Christian Belady, Microsoft
That’s where immersion cooling comes in. In two-phase immersion, servers are submerged in a coolant fluid that boils off as the chips generate heat, removing the heat as it changes from liquid to vapor. The vapor then condenses into liquid for reuse, all without a pump. Immersion cooling can deliver exceptional power efficiency because it uses sealed tanks that don’t require the raised floors or room-level air cooling found in most commercial data centers.
We’ve been tracking Microsoft’s adoption of liquid cooling, and the company is signaling that two-phase immersion cooling will play a much larger role in future data designs.
“Liquid cooling paves the way for more densely-packed servers in smaller spaces, meaning increased capacity per square foot in a datacenter – or the ability to create smaller datacenters in more strategic locations in the future, Belady said. “This adds to the benefits of waterless cooling design.”
In March, Microsoft revealed that it was test-driving cooling technology used in bitcoin mining facilities in which servers are dunked in tanks of cooling fluid to manage rising heat densities. In April it placed a single rack of 48 servers using two-phase immersion cooling into production in its data center in Quincy, Washington.

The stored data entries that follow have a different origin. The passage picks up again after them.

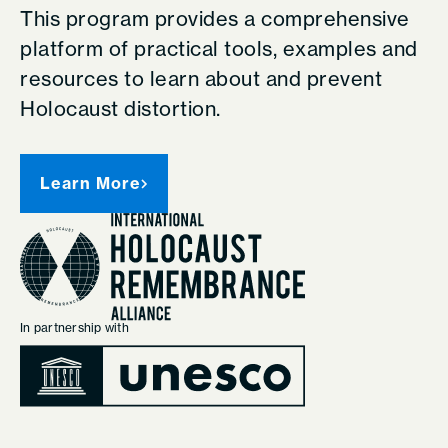
This program provides a comprehensive
platform of practical tools, examples and
resources to learn about and prevent
Holocaust distortion.
Learn More
In partnership with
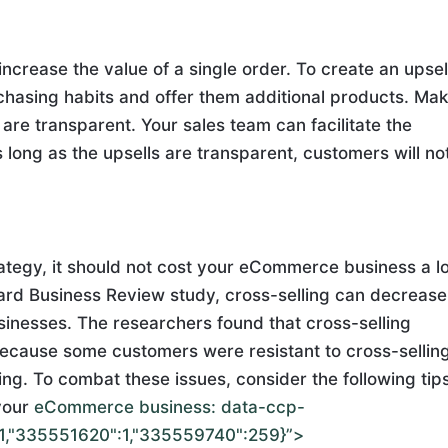
ncrease the value of a single order. To create an upsel
chasing habits and offer them additional products. Ma
 are transparent. Your sales team can facilitate the
s long as the upsells are transparent, customers will no
rategy, it should not cost your eCommerce business a lo
ard Business Review study, cross-selling can decrease
sinesses. The researchers found that cross-selling
ecause some customers were resistant to cross-sellin
g. To combat these issues, consider the following tip
your
eCommerce business:
data-ccp-
1,"335551620":1,"335559740":259}”>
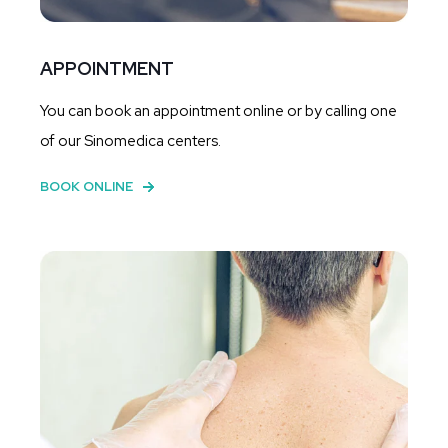
APPOINTMENT
You can book an appointment online or by calling one
of our Sinomedica centers.
BOOK ONLINE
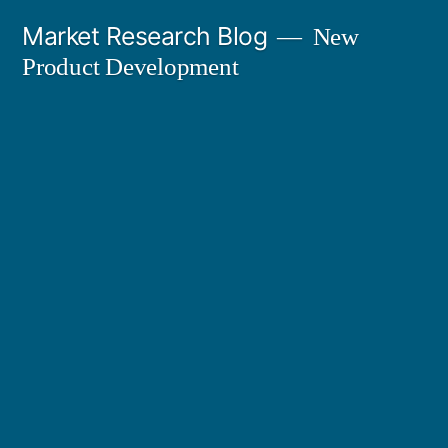
Skip
Market Research Blog
New
to
Product Development
content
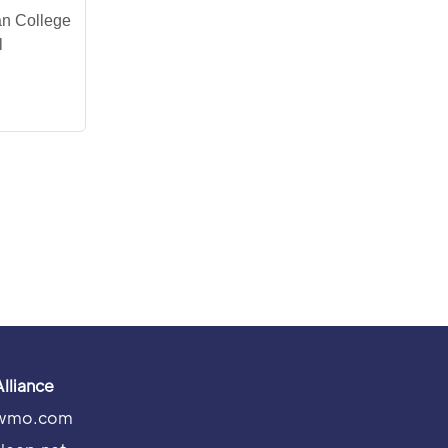
an College
l
Alliance
wmo.com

More Immersion Cooling on the Horizon?
Microsoft isn’t yet building entire data centers of immersion tanks, but says it is ready to expand their use.
“Our plan is to scale this deployment to multiple tanks to understand how to scale liquid immersion cooling and maintain services reliability,” the company said. “Depending on the outcome, we are going to develop a more optimized version of this technology across other datacenters.”

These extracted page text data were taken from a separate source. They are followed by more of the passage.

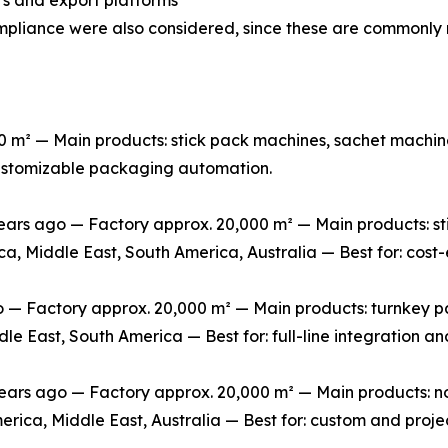
mpliance were also considered, since these are commonly 
m² — Main products: stick pack machines, sachet machine
 customizable packaging automation.
rs ago — Factory approx. 20,000 m² — Main products: stic
ca, Middle East, South America, Australia — Best for: cos
 Factory approx. 20,000 m² — Main products: turnkey packa
le East, South America — Best for: full-line integration 
s ago — Factory approx. 20,000 m² — Main products: non-
erica, Middle East, Australia — Best for: custom and pro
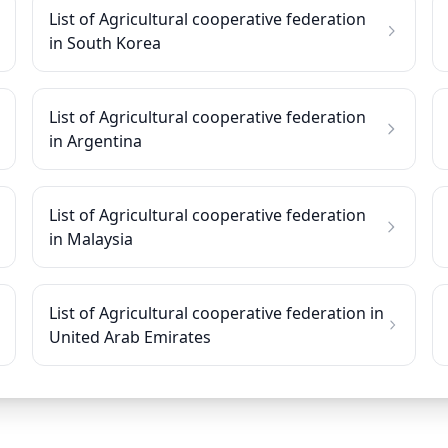
List of Agricultural cooperative federation
in South Korea
List of Agricultural cooperative federation
in Argentina
List of Agricultural cooperative federation
in Malaysia
List of Agricultural cooperative federation in
United Arab Emirates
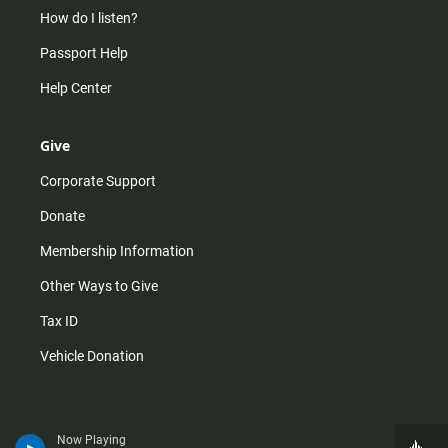
How do I listen?
Passport Help
Help Center
Give
Corporate Support
Donate
Membership Information
Other Ways to Give
Tax ID
Vehicle Donation
Now Playing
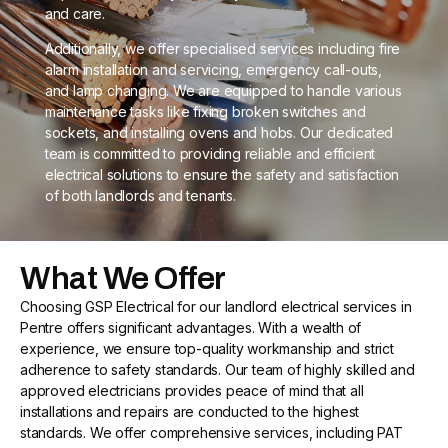
and care.
Additionally, we offer specialised services including fire
alarm installation and servicing, emergency call-outs,
and lamp changing. We are equipped to handle various
maintenance tasks like fixing broken switches and
sockets, and installing ovens and hobs. Our dedicated
team is committed to providing reliable and efficient
electrical solutions to ensure the safety and satisfaction
of both landlords and tenants.
What We Offer
Choosing GSP Electrical for our landlord electrical services in
Pentre offers significant advantages. With a wealth of
experience, we ensure top-quality workmanship and strict
adherence to safety standards. Our team of highly skilled and
approved electricians provides peace of mind that all
installations and repairs are conducted to the highest
standards. We offer comprehensive services, including PAT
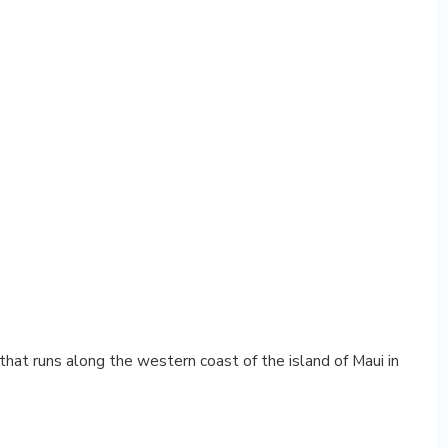
hat runs along the western coast of the island of Maui in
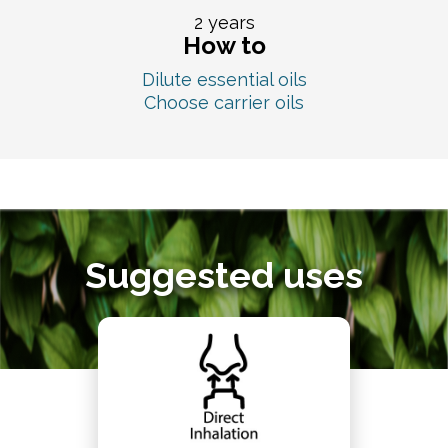
2 years
How to
Dilute essential oils
Choose carrier oils
Suggested uses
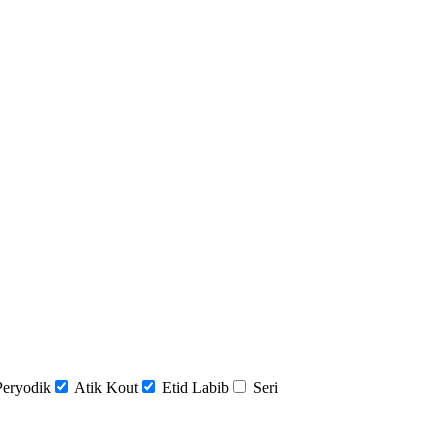
Peryodik
Atik Kout
Etid Labib
Seri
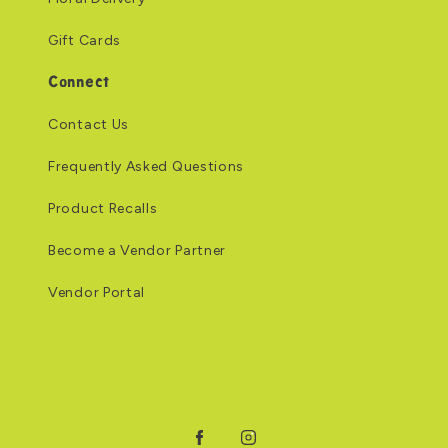
Gift Cards
Connect
Contact Us
Frequently Asked Questions
Product Recalls
Become a Vendor Partner
Vendor Portal
Facebook
Instagram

Microsoft isn’t the first company to connect immersion and performance gains, as this has been a driver in the adoption of immersion in cryptocurrency mining. Riot Blockchain says its research found that using immersion with ASIC chips can boost its hash rate by 25 percent, with the potential for larger gains. This week Riot began construction on 200 megawatts of immersion cooling capacity at a new hashing center in Rockdale, Texas.
“We anticipate observing an increase in the company’s hash rate and productivity through 2022, without having to rely solely on purchasing additional ASICs,” said Jason Lee, CEO of Riot.

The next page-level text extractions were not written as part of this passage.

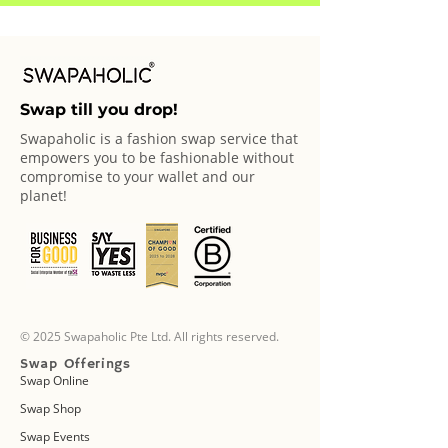
Swap till you drop!
Swapaholic is a fashion swap service that
empowers you to be fashionable without
compromise to your wallet and our
planet!
© 2025 Swapaholic Pte Ltd. All rights reserved.
Swap Offerings
Swap Online
Swap Shop
Swap Events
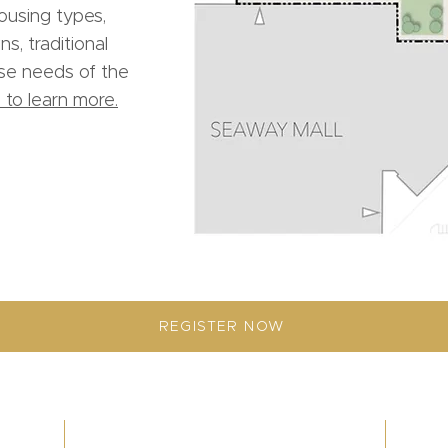
housing types,
s, traditional
rse needs of the
 to learn more.
REGISTER NOW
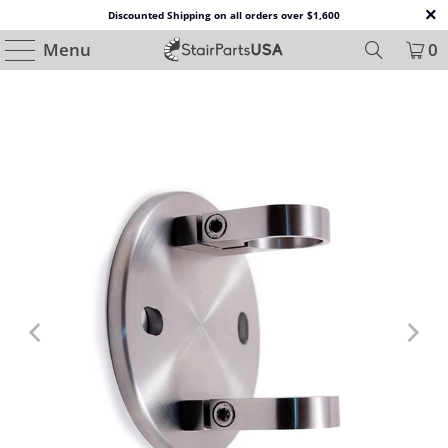
Discounted Shipping on all orders over $1,600
Menu
0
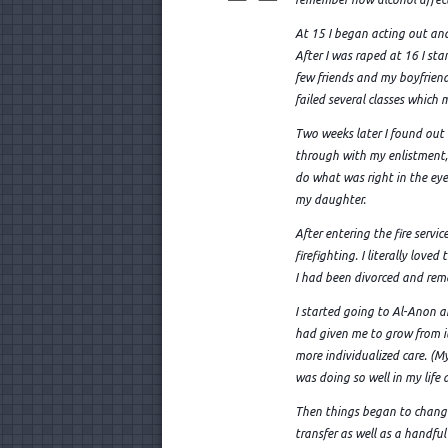
At 15 I began acting out an
After I was raped at 16 I st
few friends and my boyfriend 
failed several classes which
Two weeks later I found out 
through with my enlistment,
do what was right in the eyes 
my daughter.
After entering the fire serv
firefighting. I literally lov
I had been divorced and rema
I started going to Al-Anon
had given me to grow from it
more individualized care. (My 
was doing so well in my life 
Then things began to change 
transfer as well as a handful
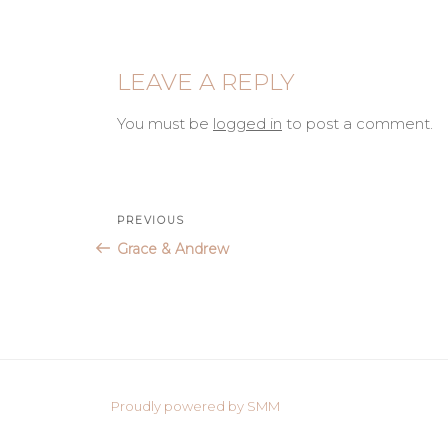
LEAVE A REPLY
You must be
logged in
to post a comment.
Post
Previous
PREVIOUS
Post
Grace & Andrew
navigation
Proudly powered by SMM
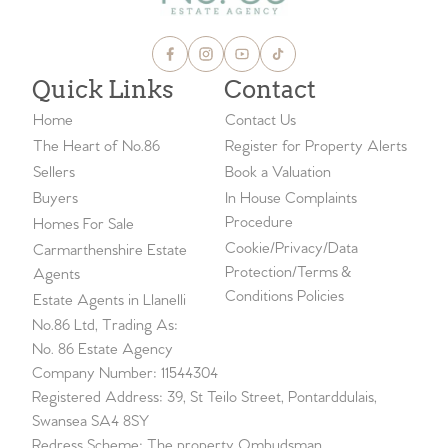
Quick Links
Contact
Home
Contact Us
The Heart of No.86
Register for Property Alerts
Sellers
Book a Valuation
Buyers
In House Complaints
Procedure
Homes For Sale
Cookie/Privacy/Data
Carmarthenshire Estate
Protection/Terms &
Agents
Conditions Policies
Estate Agents in Llanelli
No.86 Ltd, Trading As:
No. 86 Estate Agency
Company Number: 11544304
Registered Address: 39, St Teilo Street, Pontarddulais,
Swansea SA4 8SY
Redress Scheme: The property Ombudsman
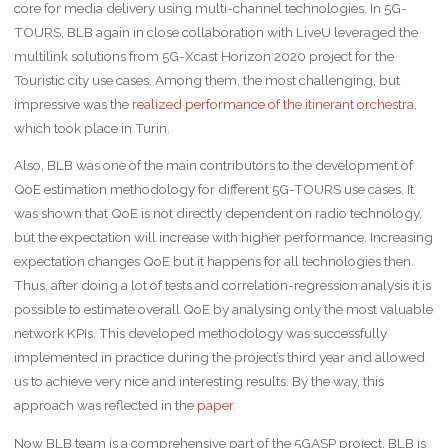
core for media delivery using multi-channel technologies. In 5G-
TOURS, BLB again in close collaboration with LiveU leveraged the
multilink solutions from 5G-Xcast Horizon 2020 project for the
Touristic city use cases. Among them, the most challenging, but
impressive was the
realized performance of the itinerant orchestra
,
which took place in Turin.
Also, BLB was one of the main contributors to the development of
QoE estimation methodology for different 5G-TOURS use cases. It
was shown that QoE is not directly dependent on radio technology,
but the expectation will increase with higher performance. Increasing
expectation changes QoE but it happens for all technologies then.
Thus, after doing a lot of tests and correlation-regression analysis it is
possible to estimate overall QoE by analysing only the most valuable
network KPIs. This developed methodology was successfully
implemented in practice during the project’s third year and allowed
us to achieve very nice and interesting results. By the way, this
approach was reflected in the
paper
.
Now BLB team is a comprehensive part of the 5GASP project. BLB is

Microsoft’s Azure cloud and Office apps require much higher reliability than bitcoin mining, which can be interrupted without knocking global businesses offline. A key motivation for Microsoft is beefing up its cloud for growing adoption of artificial intelligence (AI) and other high-density applications, which pose challenges for data center design and management.
Powerful new hardware for AI workloads is packing more computing power into each piece of equipment, boosting the power density – the amount of electricity used by servers and storage in a rack or cabinet – and the accompanying heat.
AI hardware also can create high “flux,” in which power use in a rack increases rapidly as hardware commences a new workload, which can be difficult to manage with traditional air cooling. A number of service providers have focused on air-cooled solutions optimized for high-density workloads, but as densities rise past 25 to 30 kW a rack, users increasingly turn to liquid cooling to manage these workloads.
Belady says liquid cooling represents “a major step function for managing density.”
“It paves the way for higher density and more power-efficient data centers,” said Belady. “We’re only at the beginning of that density curve. We’re really bullish on the technology.”